A l’exception de ces tombes et du fort de Bukkur, dans lequel il serait impossible de se défendre, mais qui se recommande par son antiquité aux curieux d’architecture militaire, Sukkur n’offre aucune sorte d’intérêt. Comme position de guerre, ce village a mille inconvéniens. Les vivres y sont de mauvaise qualité ; les légumes, indispensables pour le bien-être sanitaire des troupes, y manquent absolument. Pendant les chaleurs, qui ne permettent pas au soldat européen de quitter sa caserne, tous les Beloutchis de l’occident pourraient faire invasion dans le Scindh supérieur sans qu’on eût une baïonnette anglaise à leur opposer ; et, lorsque vient la saison des opérations militaires, les fièvres épidémiques commencent ordinairement à sévir. Or, elles sont de telle nature que, sous peine de voir, homme après homme, les régimens entiers disparaître, il faut les renvoyer sans retard sous un ciel plus clément. « Ainsi, dit le voyageur, pendant une bonne moitié de l’année, nos troupes sont consignées dans leurs casernes, et le reste du temps se passe à enterrer leurs morts. Cet état de choses doit durer jusqu’au jour où l’Indus cessera d’inonder le pays. Ce jour-là seulement les troupes envoyées à Sukkur en décembre et janvier ne seront pas contraintes de fuir, l’été venu, jusqu’à Kurratchie, où elles ont, pour lutter contre les miasmes mortels des plaines abandonnées par le fleuve, la salubre influence des brises marines. »

- _Extraits des items_:
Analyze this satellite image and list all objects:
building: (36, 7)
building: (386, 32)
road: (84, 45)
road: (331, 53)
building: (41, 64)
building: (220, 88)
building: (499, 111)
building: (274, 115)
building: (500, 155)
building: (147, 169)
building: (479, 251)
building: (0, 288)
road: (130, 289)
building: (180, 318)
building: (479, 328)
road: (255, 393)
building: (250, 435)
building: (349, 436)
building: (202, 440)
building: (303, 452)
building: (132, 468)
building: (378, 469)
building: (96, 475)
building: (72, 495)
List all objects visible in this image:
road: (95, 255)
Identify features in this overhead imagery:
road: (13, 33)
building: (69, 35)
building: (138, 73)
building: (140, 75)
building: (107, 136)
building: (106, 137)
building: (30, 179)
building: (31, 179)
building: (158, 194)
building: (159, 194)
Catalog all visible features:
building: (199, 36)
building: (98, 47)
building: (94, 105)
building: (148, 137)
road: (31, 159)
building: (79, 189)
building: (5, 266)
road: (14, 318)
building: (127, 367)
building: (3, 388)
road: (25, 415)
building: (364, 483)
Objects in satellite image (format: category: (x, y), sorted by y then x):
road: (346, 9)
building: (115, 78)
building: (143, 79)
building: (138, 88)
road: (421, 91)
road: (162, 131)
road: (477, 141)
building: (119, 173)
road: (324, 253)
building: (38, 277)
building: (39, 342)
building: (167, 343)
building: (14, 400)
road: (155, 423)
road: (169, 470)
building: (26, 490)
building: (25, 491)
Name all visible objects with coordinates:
---
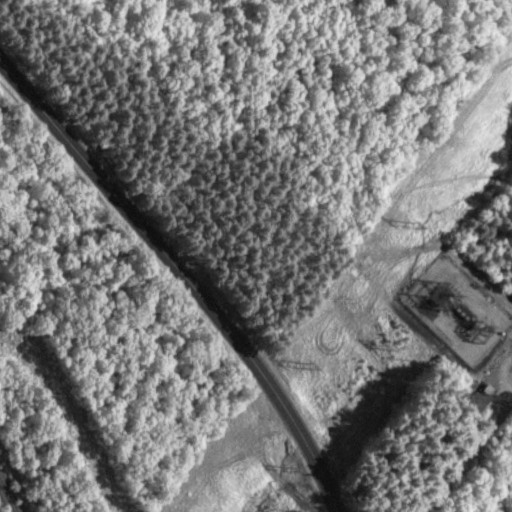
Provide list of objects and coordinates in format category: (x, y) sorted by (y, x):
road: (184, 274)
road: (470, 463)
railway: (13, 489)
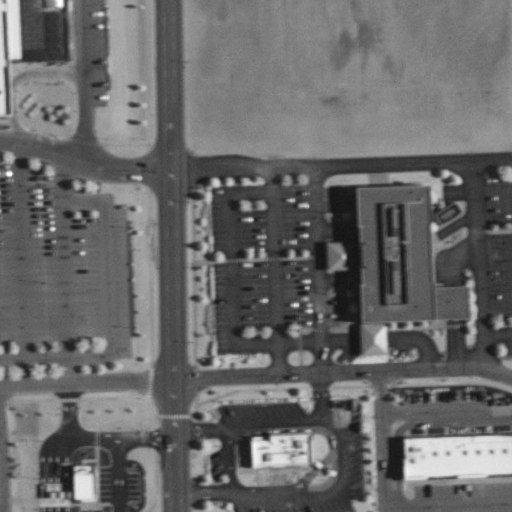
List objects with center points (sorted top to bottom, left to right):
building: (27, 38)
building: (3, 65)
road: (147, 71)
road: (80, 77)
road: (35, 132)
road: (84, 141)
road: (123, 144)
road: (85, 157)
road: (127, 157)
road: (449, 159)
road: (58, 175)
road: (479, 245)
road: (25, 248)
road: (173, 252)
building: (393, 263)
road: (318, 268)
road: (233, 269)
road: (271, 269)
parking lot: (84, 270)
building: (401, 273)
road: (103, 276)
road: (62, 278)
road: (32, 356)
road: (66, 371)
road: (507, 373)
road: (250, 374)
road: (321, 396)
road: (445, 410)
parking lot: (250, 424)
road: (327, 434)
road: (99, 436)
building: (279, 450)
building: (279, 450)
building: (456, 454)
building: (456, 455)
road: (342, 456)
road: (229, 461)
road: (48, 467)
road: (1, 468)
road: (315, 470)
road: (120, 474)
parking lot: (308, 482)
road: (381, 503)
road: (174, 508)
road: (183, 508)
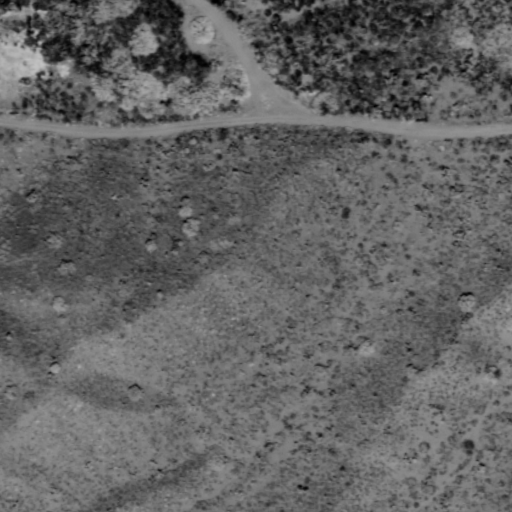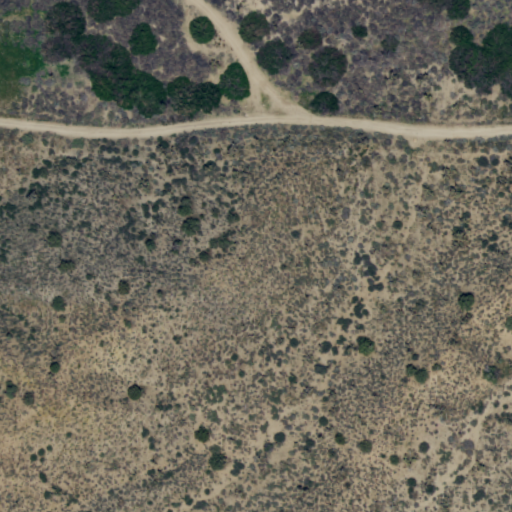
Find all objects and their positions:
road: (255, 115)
* * *
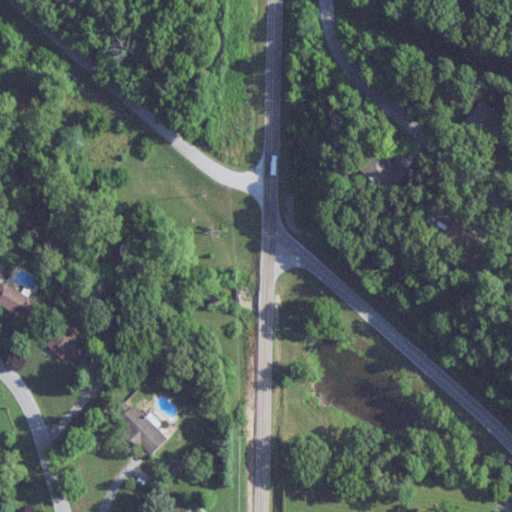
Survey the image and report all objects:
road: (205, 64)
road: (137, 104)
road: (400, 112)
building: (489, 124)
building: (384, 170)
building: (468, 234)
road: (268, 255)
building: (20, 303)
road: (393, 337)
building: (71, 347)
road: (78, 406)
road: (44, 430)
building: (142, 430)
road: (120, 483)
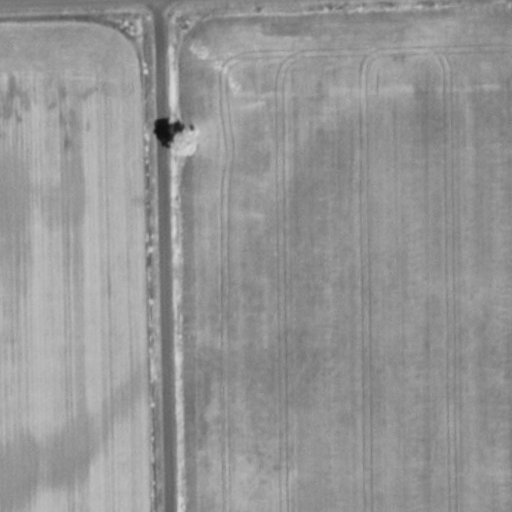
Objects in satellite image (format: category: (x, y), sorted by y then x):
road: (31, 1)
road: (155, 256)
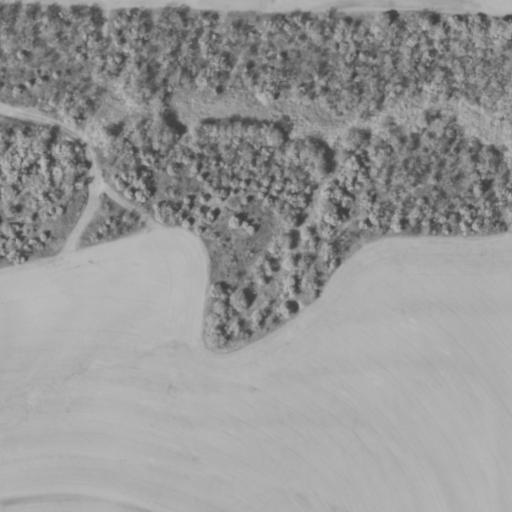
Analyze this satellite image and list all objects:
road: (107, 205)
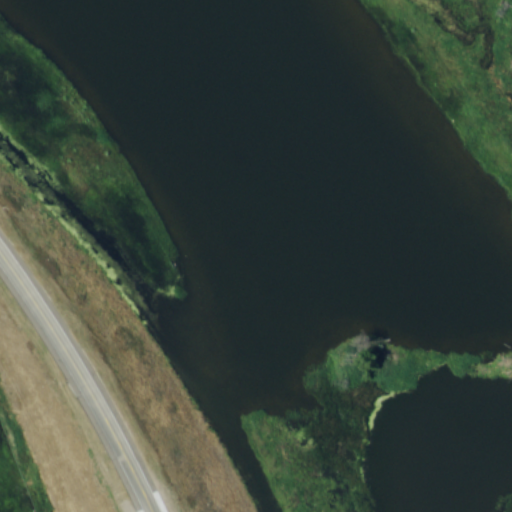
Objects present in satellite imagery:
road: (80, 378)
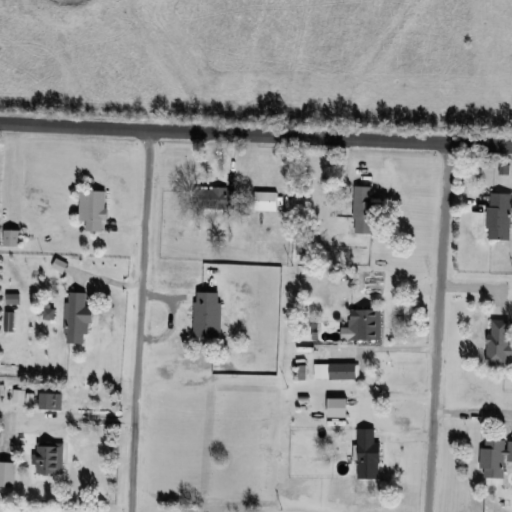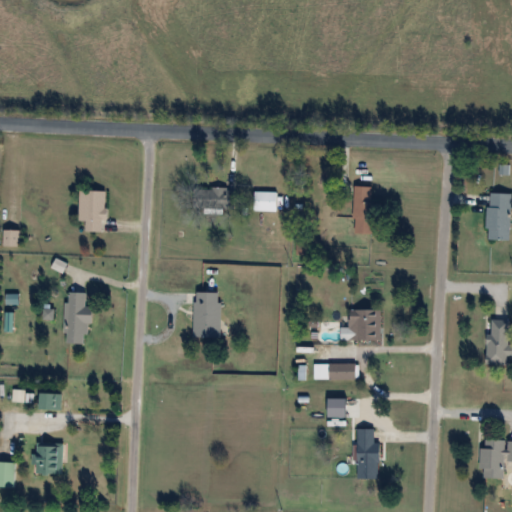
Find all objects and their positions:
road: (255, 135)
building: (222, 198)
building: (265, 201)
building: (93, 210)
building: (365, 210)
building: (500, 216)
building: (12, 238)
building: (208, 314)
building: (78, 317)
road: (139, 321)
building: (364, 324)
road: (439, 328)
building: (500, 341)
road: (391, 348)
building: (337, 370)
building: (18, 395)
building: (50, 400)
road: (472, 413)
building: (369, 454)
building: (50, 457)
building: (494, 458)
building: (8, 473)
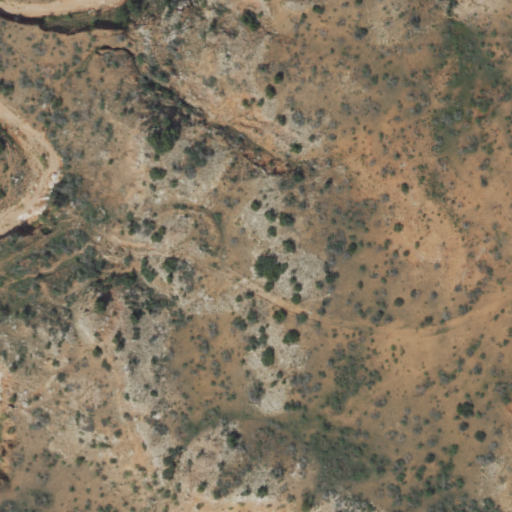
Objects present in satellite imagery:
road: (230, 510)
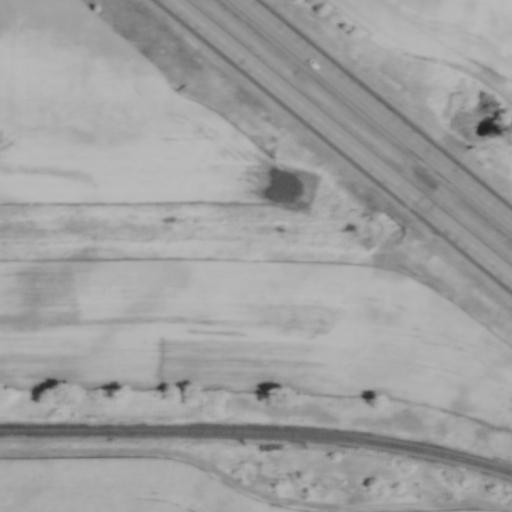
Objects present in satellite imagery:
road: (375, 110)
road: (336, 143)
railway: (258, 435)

- _Consigne donnée_: Reprenez le texte sur Sukkur et prolongez-le à partir de sa dernière phrase.

- _Réponse à l'exercice_:
Presque tous les autres postes du Scindh supérieur sont sujets aux mêmes inconvéniens. L’occupation de ce pays ayant eu pour objet principal d’ouvrir aux négocians de la Grande-Bretagne le libre accès de l’Indus, toutes les garnisons ont dû être disséminées le long du fleuve. Il en résulte que ces postes sont tout-à-fait inhabitables, inhabitables sous peine de mort pendant un tiers de l’année, et que pendant un autre tiers le pays reste ouvert à toutes les invasions de l’ennemi.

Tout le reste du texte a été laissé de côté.